Rahu nodded. “Ketu’s been giving me periodic updates. Argyle is fine. He’d like to see you. But there’s no rush. Or, if you don’t want to talk to him, I’ll make sure he understands he needs to leave you the hell alone.”
She smiled and leaned over to kiss him. “Thank you for being my champion.”
He chuckled. “You’re the demigod in this relationship.”
She pushed up onto her elbow. “We’re in a relationship?”
He slanted his gaze to the side. “Er…”
“Because that’s what I want.”
He focused back on her, staring into those beautiful blue eyes that held so much depth, so much…love. Yeah, he could actually see it in there, swirling around, and it was all for him.
Him.
"I’m sorry I didn’t tell you.”
She sighed. “I’m pretty sure I wouldn’t have believed you anyway. But maybe we should agree: no more secrets.”
“Agreed.” He paused. “My dragon thinks you’re our mate.”
“He does?”
Rahu nodded.
She smiled. “I think I’m happy to be your mate.”
“You are?”
“Why are you so shocked?”
He shrugged. “Because I’m not worthy of your love.”
She snorted.
“No, seriously.” He sucked
in a deep breath, blew it out slowly. “There’s something you need to know about me.”
“Uh-oh. Is this going to be another dramatic family secret? Because that I’m not sure I’m ready for.”
He winced.
“Okay, just kidding. I can handle it. What is it?”
“I’m a half-breed too.”
“A—you are? You’re a dragon and a witch? Really?”
He shook his head. “My dad was human.”
Her eyes widened, and he waited for it. Waited for her to frown, for sadness to creep into her eyes. For her to tell him that he wasn’t good enough to be her mate, no matter what his dragon thought. The fact that he was half human, not even magical, while she was a freaking god, well…definitely not a match made in heaven.
“I don’t care,” she said.
“What?”
“I said, I don’t care. I love you just the way you are. And I agree with your dragon. We’re mates, Rahu. You’re stuck with me at this point.”
He wrapped his arm around her and pulled her in for a hug. Burying his face in her hair, he whispered, “I love you, Becca.”
She responded by showing him how much she loved him in return. They’d barely finished when there was a knock on the door.

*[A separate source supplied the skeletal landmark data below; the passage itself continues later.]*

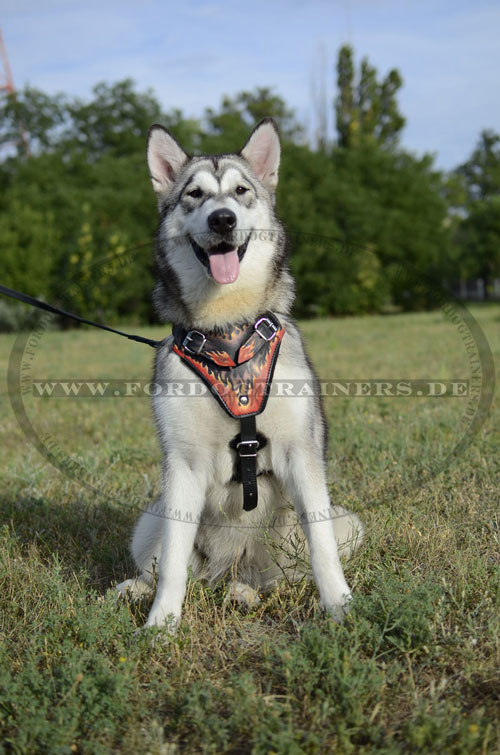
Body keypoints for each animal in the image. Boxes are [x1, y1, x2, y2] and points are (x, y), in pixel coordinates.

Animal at [117, 118, 364, 628]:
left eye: (240, 191)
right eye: (194, 194)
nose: (222, 220)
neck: (228, 334)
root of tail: (228, 569)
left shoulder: (301, 454)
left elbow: (322, 549)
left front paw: (340, 608)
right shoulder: (184, 464)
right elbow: (173, 562)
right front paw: (161, 625)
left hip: (343, 524)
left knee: (278, 576)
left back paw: (245, 593)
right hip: (151, 517)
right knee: (169, 563)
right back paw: (137, 590)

Rahu tugged the blanket up to cover them both and called out, “Come in.”
The door opened and Ketu popped his head inside. “Hey, you’re awake.”
Becca gave him a little wave from where she was buried up to her nose under the covers.
Ketu grinned. “There are a whole lot of people here who’d like to say hi, if you’re up to it.”
“Who?” Rahu demanded.
Ketu winked. “Come downstairs and find out.” And then he retreated out into the hall and closed the door.
Rahu sighed. “I hate when he does that.”
Becca chuckled and pushed the blanket away. “Come on, let’s go take a shower. And then we’ll head downstairs to see what he’s talking about.”
And damned if they didn’t get physical in the shower too. Becca claimed it was him; Rahu insisted it was her.
It’s the two of you together, his dragon said.